YOUR INSTRUCTIONS: Of the material below, only the lines from the line containing "left knee: (641, 350)" down to the line containing "nose: (250, 199)" belong in the answer, written out exactly.

DATA IN THIS EXERCISE:

# # # # # # #

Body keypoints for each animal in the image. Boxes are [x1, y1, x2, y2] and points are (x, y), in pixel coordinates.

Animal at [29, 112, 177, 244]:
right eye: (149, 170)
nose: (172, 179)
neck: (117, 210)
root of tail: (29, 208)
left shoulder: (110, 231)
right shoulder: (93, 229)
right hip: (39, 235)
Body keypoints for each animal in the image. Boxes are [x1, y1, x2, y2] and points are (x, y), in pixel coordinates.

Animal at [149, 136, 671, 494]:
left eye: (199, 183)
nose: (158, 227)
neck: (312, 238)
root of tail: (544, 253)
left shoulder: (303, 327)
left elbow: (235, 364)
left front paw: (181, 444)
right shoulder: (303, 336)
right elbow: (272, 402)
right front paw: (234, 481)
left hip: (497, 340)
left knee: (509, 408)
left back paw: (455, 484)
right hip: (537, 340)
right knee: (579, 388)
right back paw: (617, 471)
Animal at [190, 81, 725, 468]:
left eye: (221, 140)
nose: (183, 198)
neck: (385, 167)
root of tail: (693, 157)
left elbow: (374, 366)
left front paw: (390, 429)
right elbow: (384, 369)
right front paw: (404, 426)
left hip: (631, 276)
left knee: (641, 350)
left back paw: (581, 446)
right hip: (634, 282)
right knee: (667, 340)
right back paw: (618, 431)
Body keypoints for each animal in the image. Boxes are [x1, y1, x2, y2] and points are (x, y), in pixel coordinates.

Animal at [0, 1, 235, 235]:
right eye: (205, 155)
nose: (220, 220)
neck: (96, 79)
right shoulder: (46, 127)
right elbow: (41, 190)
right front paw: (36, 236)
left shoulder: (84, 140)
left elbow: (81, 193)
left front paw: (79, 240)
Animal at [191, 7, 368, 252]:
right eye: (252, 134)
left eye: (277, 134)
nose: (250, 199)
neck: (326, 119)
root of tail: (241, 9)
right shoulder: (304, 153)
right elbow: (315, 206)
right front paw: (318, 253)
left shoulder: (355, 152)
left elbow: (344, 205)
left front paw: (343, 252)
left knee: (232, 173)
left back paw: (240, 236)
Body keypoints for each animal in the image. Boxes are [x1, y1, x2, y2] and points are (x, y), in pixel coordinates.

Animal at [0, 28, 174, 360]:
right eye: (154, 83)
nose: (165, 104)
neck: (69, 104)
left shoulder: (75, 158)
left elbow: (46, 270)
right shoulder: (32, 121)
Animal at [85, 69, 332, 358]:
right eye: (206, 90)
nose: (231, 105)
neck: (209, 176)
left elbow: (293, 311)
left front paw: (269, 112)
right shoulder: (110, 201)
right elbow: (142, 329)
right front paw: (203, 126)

# # # # # # #

RESULT OF THIS EXERCISE:
left knee: (641, 350)
left back paw: (581, 446)
right hip: (634, 282)
right knee: (667, 340)
right back paw: (618, 431)
Body keypoints for each animal in the image. Boxes are [x1, y1, x2, y2] and points are (x, y), in pixel coordinates.

Animal at [0, 1, 235, 235]:
right eye: (205, 155)
nose: (220, 220)
neck: (96, 79)
right shoulder: (46, 127)
right elbow: (41, 190)
right front paw: (36, 236)
left shoulder: (84, 140)
left elbow: (81, 193)
left front paw: (79, 240)
Animal at [191, 7, 368, 252]:
right eye: (252, 134)
left eye: (277, 134)
nose: (250, 199)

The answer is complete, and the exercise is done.